One of the ways that distance education may be changing for the positive is through the development of new and interesting techniques. MOOCs (massively open online courses) have created new learning opportunities for many. Both Stanford and MIT have created certain MOOCs that have shown a high level of participation. MOOCs strive for large-scale interactions in the courses by the use of technology (internet). Many people can take part in a MOOC and all be part of a learning process. One of the keys to any MOOC is the openness of the program. Most courses are free to the public and this greatly increases the numbers that can participate. As far as K12 learning goes, many of the MOOCs are set up by colleges and universities, not high schools or middle schools. This does not mean that MOOCs can not help our K12 students out. MOOCs provide a chance for our K12 students to go deeper into a subject than they would be able to in school or to try out different subjects and programs without having to endure the cost associated with them. Many students may be able to be positively affected by a MOOC if given the chance. I have a lot of interest in what MOOCs may be able to provide to our students in the future and they need to be something we consider for our programs. Not everything our students learn needs to be controlled by the school or their teachers.

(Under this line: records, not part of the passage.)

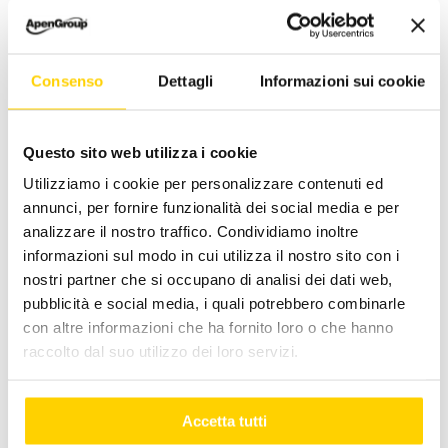
00:00
00:55
Consenso
Dettagli
Informazioni sui cookie
Luglio 7, 2023
|
Categorie:
Apen Group
,
Sostenibilità
Questo sito web utilizza i cookie
Utilizziamo i cookie per personalizzare contenuti ed
annunci, per fornire funzionalità dei social media e per
Facebook
X
LinkedIn
WhatsApp
Pinterest
Email
analizzare il nostro traffico. Condividiamo inoltre
informazioni sul modo in cui utilizza il nostro sito con i
nostri partner che si occupano di analisi dei dati web,
pubblicità e social media, i quali potrebbero combinarle
con altre informazioni che ha fornito loro o che hanno
Post correlati
raccolto dal suo utilizzo dei loro servizi.
Accetta tutti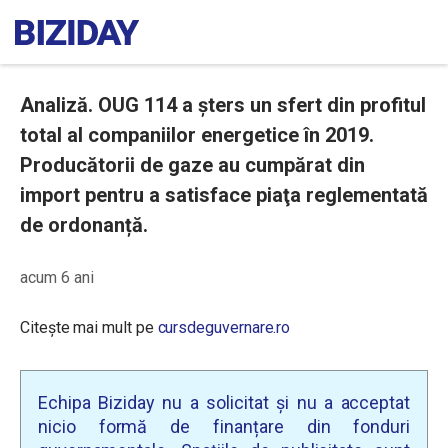
Analiză. OUG 114 a șters un sfert din profitul
total al companiilor energetice în 2019.
Producătorii de gaze au cumpărat din
import pentru a satisface piaţa reglementată
de ordonanță.
acum 6 ani
Citește mai mult pe
cursdeguvernare.ro
Echipa Biziday nu a solicitat și nu a acceptat
nicio formă de finanțare din fonduri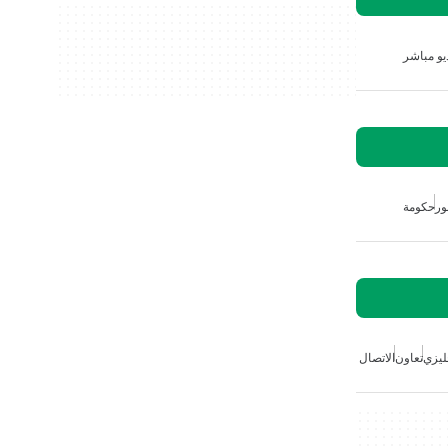
يو مباشر
ور
حكومة
ليزي
تعاون
الاتصال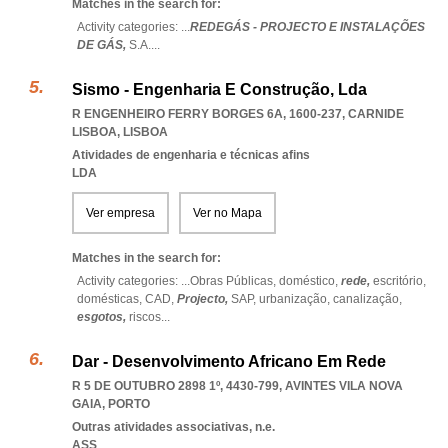
Matches in the search for:
Activity categories: ...
REDEGÁS - PROJECTO E INSTALAÇÕES
DE GÁS,
S.A.
...
Sismo - Engenharia E Construção, Lda
R ENGENHEIRO FERRY BORGES 6A, 1600-237
,
CARNIDE
LISBOA
,
LISBOA
Atividades de engenharia e técnicas afins
LDA
Ver empresa
Ver no Mapa
Matches in the search for:
Activity categories: ...
Obras Públicas,
doméstico,
rede,
escritório,
domésticas,
CAD,
Projecto,
SAP,
urbanização,
canalização,
esgotos,
riscos
...
Dar - Desenvolvimento Africano Em Rede
R 5 DE OUTUBRO 2898 1º, 4430-799
,
AVINTES VILA NOVA
GAIA
,
PORTO
Outras atividades associativas, n.e.
ASS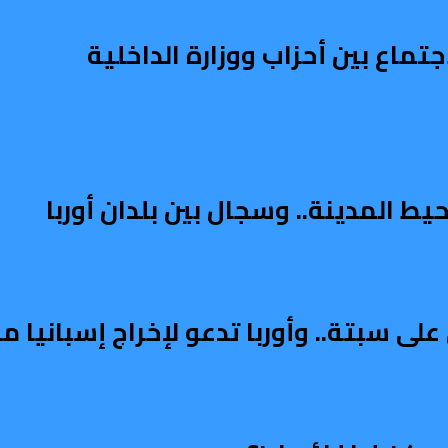
تماع بين أحزاب ووزارة الداخلية
ط المدينة.. وسجال بين بلدان أوربا
على سبتة.. وأوربا تدعو لإخراج إسبانيا 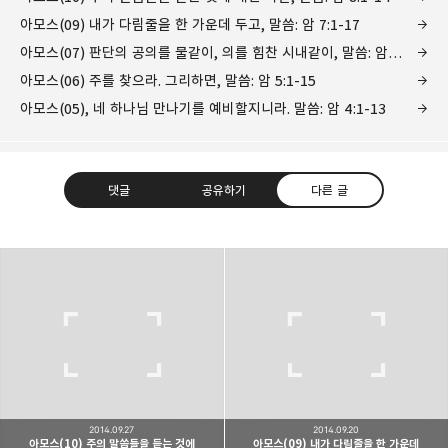
아모스(09) 내가 다림줄을 한 가운데 두고, 말씀: 암 7:1-17
아모스(07) 판단의 공의를 물같이, 의를 힘찬 시내같이, 말씀: 암 5:16-27
아모스(06) 주를 찾으라. 그리하면, 말씀: 암 5:1-15
아모스(05), 네 하나님 만나기를 예비할지니라. 말씀: 암 4:1-13
댓글
공유하기
다른 글
Believing Bible Studies
믿음으로 말씀을 공부하는 성경 학교입니다.
구독하기
카카오톡
라인
트위터
구독하기
2014.09.27
2014.09.20
아모스(10) 주의 말씀들을 듣는 것에
아모스(09) 내가 다림줄을 한 가운데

As we keep going down the road of integrating technology we do need to be aware of the unintended consequences of technology. There are always unintended consequences of anything we introduce into the classroom but there are some issues specifically connected to technology. These issues may be old ones, like bullying, that are now occurring in different locations and in different ways, cyber bullying. There are also new ones tied specifically into the technology itself, like new issues with equity in the classroom. No matter what I feel we need to take an optimistic view and always strive towards doing what it takes to help our students. We should be aware of any unintended consequences that arise but we should not let the fear of them keep us from trying. No one ever succeeded without trying.
Solomon, G, and N Allen. “Introduction: Educational technology and equity.” Toward digital equity: Bridging the divide in education (2003).
Warschauer, Mark, Michele Knobel, and Leeann Stone. “Technology and equity in schooling: Deconstructing the digital divide.” Educational Policy 18.4 (2004): 562-588.
Solomon, Gwen. “Digital Equity: It’s Not Just about Access Anymore.” Technology & Learning 22.9 (2002): 18-20, 22-24, 26.
Talbott, “Do We Really Want a Global Village?” from The Future Does Not Compute
Natriello, Gary. “Modest changes, revolutionary possibilities: Distance learning and the future of education.” The Teachers College Record 107.8 (2005): 1885-1904.